Estaba incómodo. Me había avergonzado. Guardé silencio. Por qué contar. Luego dije:

—Así que tú no crees que Guillermo vaya a matar nunca a su mujer enferma. — Volví a La Habana y a lo que la había hecho ponerse seria. Quería que volviera a estar seria.

—Que va a matar, qué va a matar —contestó muy segura—. Nadie mata a nadie porque se lo pida otro que puede marcharse. O lo habría hecho ya, las cosas difíciles parecen posibles en cuanto se las piensa un poco, pero se hacen imposibles si se las piensa de más. ¿Sabes lo que pasará? El hombre dejará de ir a Cuba algún día, se olvidarán, él seguirá casado la vida entera con su mujer, enferma o no, y sí lo está hará lo posible por que se cure. Es su garantía. Seguirá teniendo amantes, procurará que sean de las que no dan la

lata. Por ejemplo, también casadas.

— ¿Eso es lo que te gustaría?

— No, eso es lo que pasará. ,

— ¿Y ella?

—Ella es menos previsible. Puede encontrar a otro hombre pronto y lo que viva con él le parecerá poco o nada. También puede matarse como anunció, cuando vea que es verdad que él ya no viene. También puede esperar y después recordar. En todo caso está vendida. Las cosas nunca saldrán como ella quiere. —Se dice que la gente que lo anuncia no se mata. —Qué tontería. Hay de todo.

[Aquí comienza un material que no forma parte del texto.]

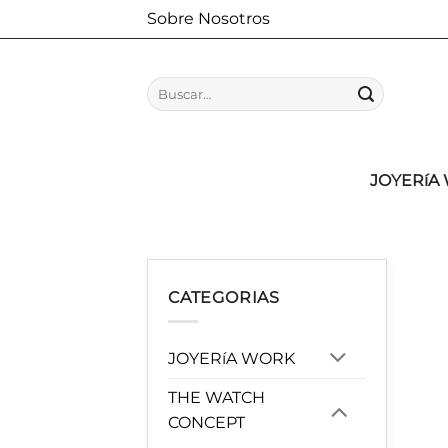
Saltar
Sobre Nosotros
al
contenido
Buscar
por:
JOYERíA
CATEGORIAS
JOYERíA WORK
THE WATCH
CONCEPT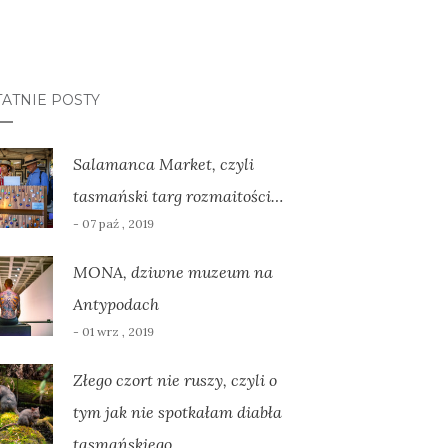
ATNIE POSTY
Salamanca Market, czyli
tasmański targ rozmaitości…
- 07 paź , 2019
MONA, dziwne muzeum na
Antypodach
- 01 wrz , 2019
Złego czort nie ruszy, czyli o
tym jak nie spotkałam diabła
tasmańskiego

Le quité de las manos el mando a distancia. Dejé en la mesilla de noche el libro que había tenido todo el rato entre las mías, sin leer una línea. Era Pnin, de Nabokov, No lo he acabado y me estaba gustando mucho.

— ¿Y qué hay de mi padre, y de mi tía? Ahora resulta que se mató, según Custardoy.

—Si quieres saber si se lo anunció tendrás que preguntarle. No quieres que yo le

pregunte, ¿verdad?

Tardé un poco en contestar:

—No. —Me quedé pensando y luego dije—: Creo que no. Tengo que pensármelo más.

Puse el sonido a la antología cinematográfica de Jerry Lewis. Luisa apagó la luz de su lado y se dio la vuelta como si fuera a dormir. —En seguida apago —le dije yo.

—No me molesta la luz. Si puedes quitarle el sonido a la televisión, por favor. Jerry Lewis estaba ahora en el anfiteatro de un cine con una bolsa de palomitas en la mano, antes de empezar la función. Al aplaudir se le caían todas sobre la cabeza de una digna señora de pelo blanco, sentada delante. 'Oh, señora', decía, 'le han caído palomitas en el cabello, déjeme que se las quite', y en quince segundos le destrozaba completamente a la señora el recogido peinado. 'Oh, estése quieta un momento', le decía mientras le revolvía y manoseaba el pelo, convertido en el de una ménade. 'Vaya pelo', le reprochaba. Solté una carcajada, esa escena tan breve no la había visto de niño, estaba seguro, era la primera vez que la veía y oía.